The torsion coil spring 70 is disposed at the periphery of the assembling hole 32d in a state where one end thereof is locked at the spring locking part 32e (Refer to FIG. 22A) . In this state, the tip end part of the supporting axis 45 of the rotor 40 is inserted into the assembling hole 32d. Here, a key projection rim 45a is formed on the peripheral surface of the supporting axis 45. The forming positions and forming angles of the respective parts are adjusted so that, by aligning the key projection rim 45a with the key groove 32c of the assembling hole 32d, the spring force receiving part 48 of the rotor 40 is disposed at a position where the spring force receiving part 48 is engaged with the other end of the torsion coil spring 70. That is, the key groove 32c and the key projection rim 45a composes a position-aligning portion where the spring force receiving part 48 is disposed at a position where the spring force receiving part 48 can be engaged with the torsion coil spring 70 when mounting the rotor 40 at the base member 30.

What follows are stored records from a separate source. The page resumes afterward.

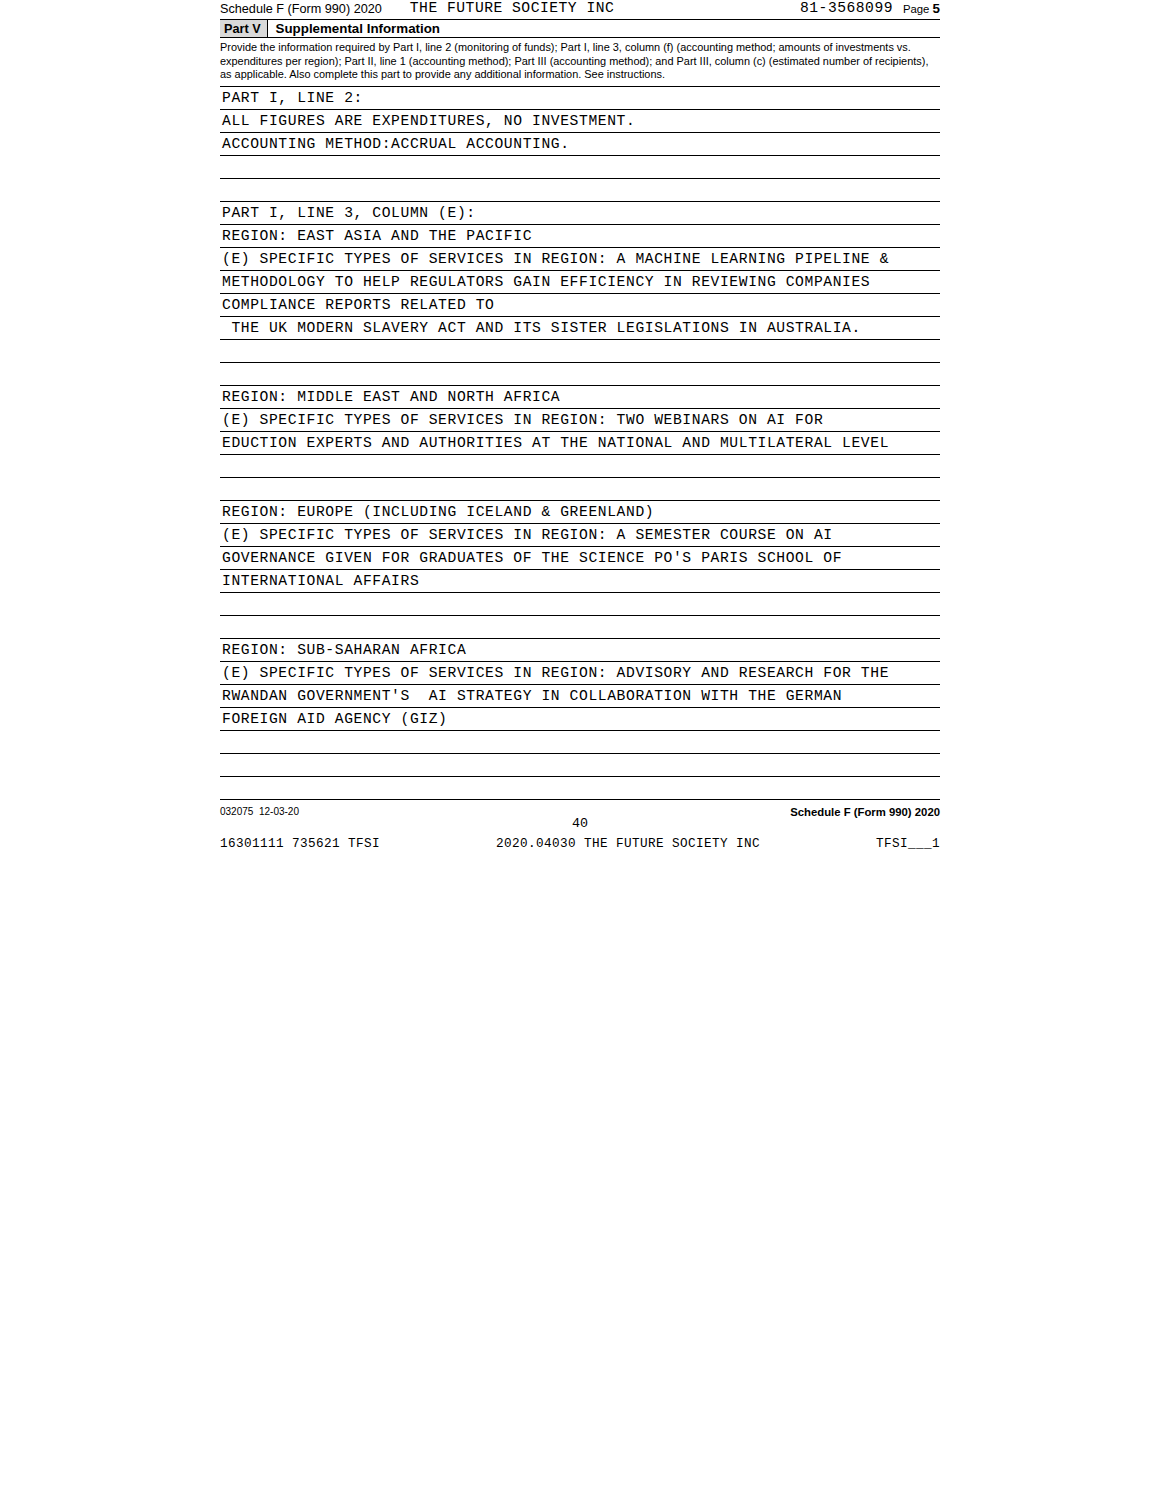Schedule F (Form 990) 2020
THE FUTURE SOCIETY INC
81-3568099
Page 5
Part V
Supplemental Information
Provide the information required by Part I, line 2 (monitoring of funds); Part I, line 3, column (f) (accounting method; amounts of investments vs. expenditures per region); Part II, line 1 (accounting method); Part III (accounting method); and Part III, column (c) (estimated number of recipients), as applicable. Also complete this part to provide any additional information. See instructions.
PART I, LINE 2:
ALL FIGURES ARE EXPENDITURES, NO INVESTMENT.
ACCOUNTING METHOD:ACCRUAL ACCOUNTING.
PART I, LINE 3, COLUMN (E):
REGION: EAST ASIA AND THE PACIFIC
(E) SPECIFIC TYPES OF SERVICES IN REGION: A MACHINE LEARNING PIPELINE &
METHODOLOGY TO HELP REGULATORS GAIN EFFICIENCY IN REVIEWING COMPANIES
COMPLIANCE REPORTS RELATED TO
THE UK MODERN SLAVERY ACT AND ITS SISTER LEGISLATIONS IN AUSTRALIA.
REGION: MIDDLE EAST AND NORTH AFRICA
(E) SPECIFIC TYPES OF SERVICES IN REGION: TWO WEBINARS ON AI FOR
EDUCTION EXPERTS AND AUTHORITIES AT THE NATIONAL AND MULTILATERAL LEVEL
REGION: EUROPE (INCLUDING ICELAND & GREENLAND)
(E) SPECIFIC TYPES OF SERVICES IN REGION: A SEMESTER COURSE ON AI
GOVERNANCE GIVEN FOR GRADUATES OF THE SCIENCE PO'S PARIS SCHOOL OF
INTERNATIONAL AFFAIRS
REGION: SUB-SAHARAN AFRICA
(E) SPECIFIC TYPES OF SERVICES IN REGION: ADVISORY AND RESEARCH FOR THE
RWANDAN GOVERNMENT'S AI STRATEGY IN COLLABORATION WITH THE GERMAN
FOREIGN AID AGENCY (GIZ)
032075 12-03-20
Schedule F (Form 990) 2020
40
16301111 735621 TFSI
2020.04030 THE FUTURE SOCIETY INC
TFSI___1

If the supporting axis 45 is inserted into the assembling hole 32d with the key projection rim 45a aligned in the key groove 32c, the contacting claw 46 is disposed at a position immediately before climbing over the stopper wall 32f. If the rotor 40 is turned clockwise of FIG. 22A from the position, the contacting claw 46 is resiliently bent and climbs over the stopper wall 32f. At this time, the other end of the torsion coil spring 70 is engaged with the spring force receiving part 48 of the rotor 40, a urging force is given to the rotor 40. With the urging force, the rotor 40 turns counterclockwise of FIG. 22A, and the contacting claw 46 is brought into contact with the stopper wall 32f.

Although the contacting claw 46 is resiliently bent with respect to the stopper wall 32f and climbs over the same by movement in the clockwise direction in FIG. 22A, the contacting claw 46 is brought into contact with the stopper wall 32f without being bent by movement in the counterclockwise direction in the same drawing, and regulates turning of the rotor 40.

In a state where the contacting claw 46 is in contact with the stopper wall 32f, the drive force receiving part 47 formed in the rotor 40 is disposed at an appropriate position that is brought into contact with the drive projection 55 of the operation handle assembled thereafter (the disposed position corresponds to a position slightly rotated in the figure-based clockwise direction from the position of FIG. 23A shown later).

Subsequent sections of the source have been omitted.